Im Alter wird man konservativer. So erklärte mir ein guter Freund meine Abneigung gegen Tätowierungen, neudeutsch Tattoos genannt. Dass Menschen konservativer werden, wenn sie in die Jahre kommen, will ich gar nicht infrage stellen. Zumal es dazu etliche Untersuchungen gibt. Ich bin mir aber nicht sicher, ob meine Einstellung gegen Tattoos damit zu tun hat, dass ich „in die Jahre komme“. Ganz, ganz früher, als ich ein Kind von neun oder zehn Jahren war, faszinierten mich die an den Armen tätowierten „Rocker“, die bei uns im Viertel auf dem Spielplatz ihre Zeit vertrieben. Damals stellte ich mir nicht die Frage, warum die Männer mit Lederwesten und Motorrädern tätowiert waren.
Warum sich erwachsene Menschen dieses oder jenes Muster oder Symbol auf die Haut stechen lassen, ist eine Frage, die mich sehr beschäftigt. Ich kann das nicht nachvollziehen, weil ich zu sehr von mir ausgehe und mir nie Farbe unter die Haut spritzen lassen würde. Schon gar nicht in dem Wissen, dass sie nicht mit der Zeit verblasst und schließlich ganz verschwindet, und weil ich weiß, dass sich mein Geschmack verändert.
Ich bin nicht jemand, die Wert darauf legt, was Mode und „angesagt“ ist, einen eigenen Geschmack habe ich aber trotzdem. Und der ist nicht konstant. Was ich vor 20 Jahren schön fand, finde ich heute hässlich. Was ich vor fünf Jahren angezogen hätte, würde ich nicht mehr tragen. Ich kenne mich und würde mich daher gar nicht in ein Tattoo-Studio begeben und mich für dieses oder jenes Motiv entscheiden.

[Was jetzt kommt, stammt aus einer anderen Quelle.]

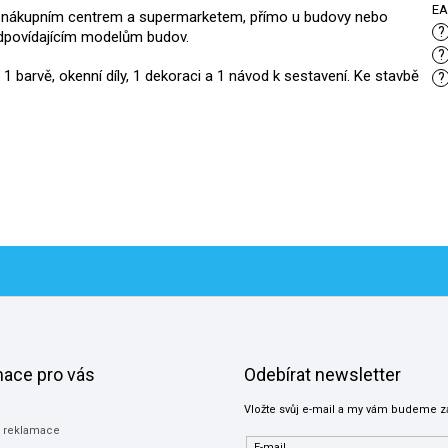
E
m nákupním centrem a supermarketem, přímo u budovy nebo
?
 odpovídajícím modelům budov.
?
 1 barvě, okenní díly, 1 dekoraci a 1 návod k sestavení. Ke stavbě
?
mace pro vás
Odebírat newsletter
Vložte svůj e-mail a my vám budeme z
a reklamace
E-mail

Wenn ich all die tätowierten Frauen und Männer sehe, insbesondere all die, die nicht nur ein paar Tattoos haben, sondern auf vielen Flächen der Haut, dann bewundere ich sie zwar für ihren Mut. Innerlich schüttele ich aber den Kopf – auch über die Muster und Bilder und Zeichen, die einem auf der Haut zur Schau gestellt werden. Ich wünsche sodann all diesen Menschen, dass sie ihre Entscheidung nicht bedauern werden.